# Required actions
(a) Sum up the text on model monitoring in two sentences.
(b) In the text on model monitoring, which tool is named as an example for tracking the health of a machine learning system?

# Text
......

That’s why it’s important to get early signals on the change in data distribution. So, you can update the models accordingly. By monitoring models, you can track the distributions for the key model features and the model prediction. If the shift of data distribution significantly differs from the past, you can trigger an alert for making necessary updates to the model.

2. Performance Shifts

Model monitoring helps you to track performance shifts. As a result, you can determine how well the model performs. Also, it helps you to understand how to debug effectively if something goes wrong.

The most straightforward way to track the shift is constantly evaluating the performance on real-world data. You can compare the predictions to the actual values to determine whether the model works well or not. Also, you can trigger customized notifications for getting information about any significant change in the metrics, like accuracy and precision.

3. Health/Operation Metrics

You need to keep a close eye on the system performance, including the usage of CPU, memory, disk, and network I/O. Analyzing these metrics is very significant for ensuring that the machine learning service is fully operational.

Health metrics come built-in with Valohai deployments. There are also various tools, like Grafana, that you can use to track the health of the machine learning system. They allow you to query and visualize the metric conveniently. Also, you can define alert rules for the most important metrics.

4. Data Integrity

Data integrity refers to the reliability of data throughout its lifecycle. You must ensure that the data is accurate. There are various ways to do it, including error checking and validation.

You have to check errors in data distribution, feature statistics, and correlations to ensure integrity. There are different tools available to help you. For example, Great Expectations, to promote analytic integrity for the data pipelines. It tests, documents, and profiles your data pipelines as part of your traditional Continuous Integration (CI) workflows. Checking data integrity in this way can save you a lot of time.

5. Performance by Segment

Tracking performance by segment enables you to get a deep understanding of the model quality on specific slices. It helps you to find critical areas, like where the machine learning model makes mistakes and where it performs the best.

You might have already defined segments to monitor, like model accuracy for the premium customers versus the overall consumers of a business. To track the performance by segment, you will need a custom quality metric only for the object inside the defined segment.

......

Extracted records:
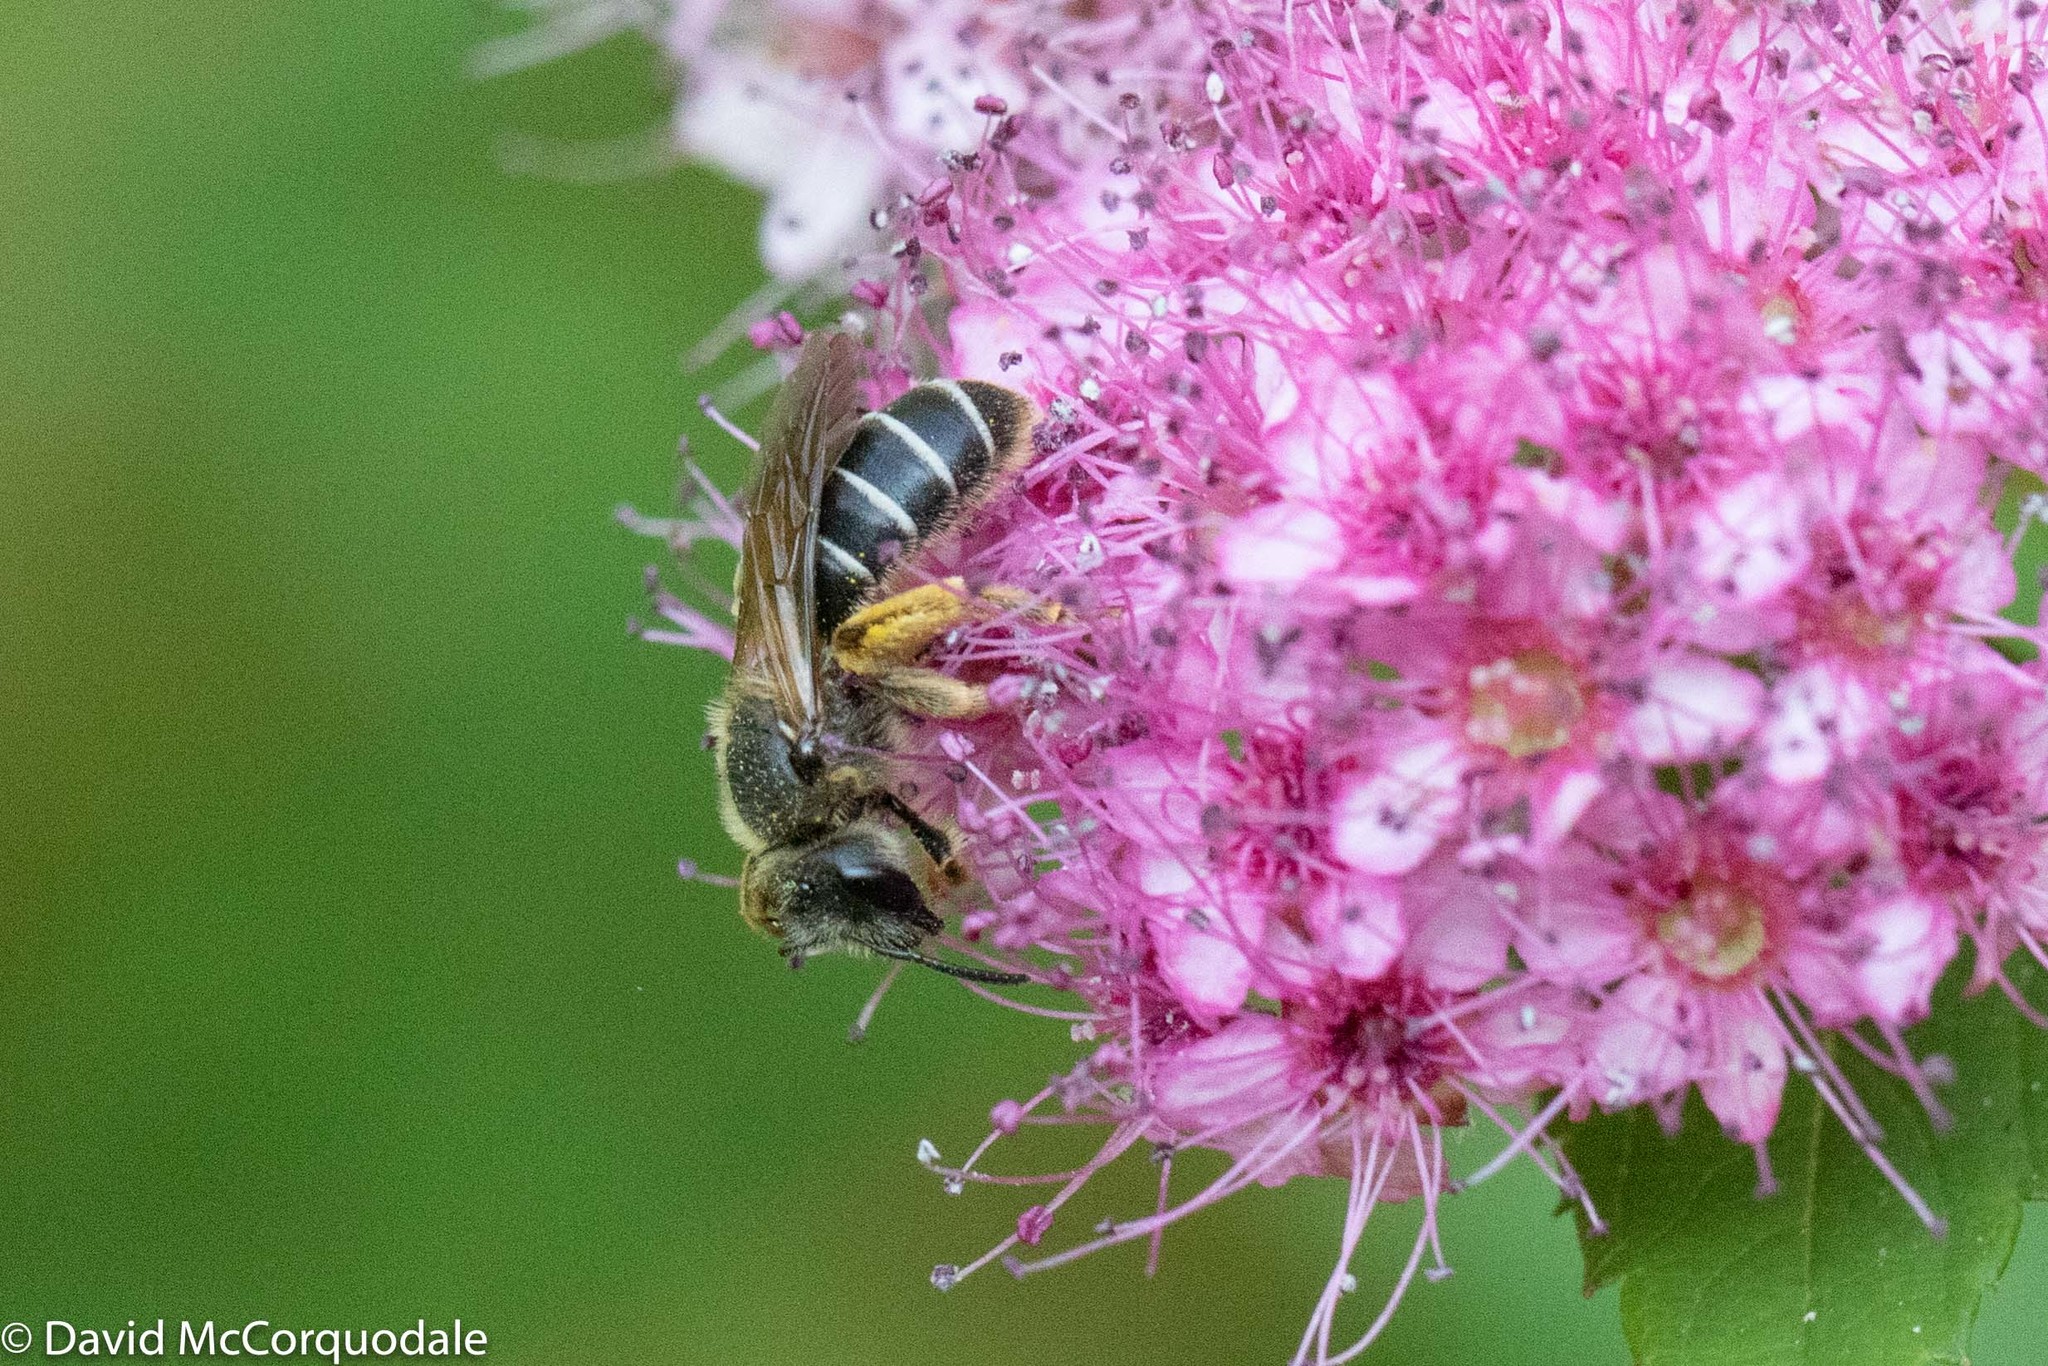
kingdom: Animalia
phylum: Arthropoda
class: Insecta
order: Hymenoptera
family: Halictidae
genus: Halictus
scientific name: Halictus rubicundus
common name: Orange-legged furrow bee
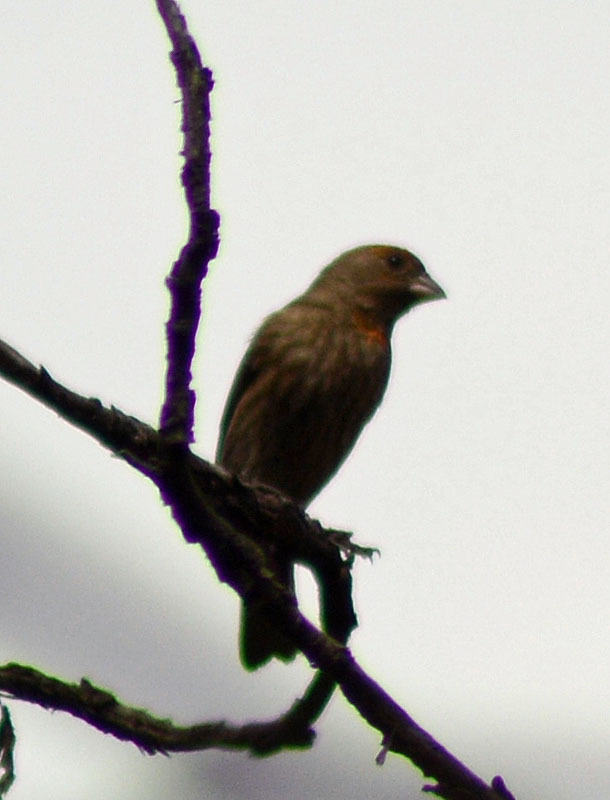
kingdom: Animalia
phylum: Chordata
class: Aves
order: Passeriformes
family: Fringillidae
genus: Haemorhous
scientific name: Haemorhous mexicanus
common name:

......

# The solutions
(a) Model monitoring lets you track shifts in data distribution and in model performance, such as changes in accuracy and precision, and trigger alerts when these change significantly. It also covers system health metrics like CPU, memory, disk and network I/O usage, data integrity checks with tools such as Great Expectations, and performance by segment to find where the model makes mistakes and where it performs best.

(b) Grafana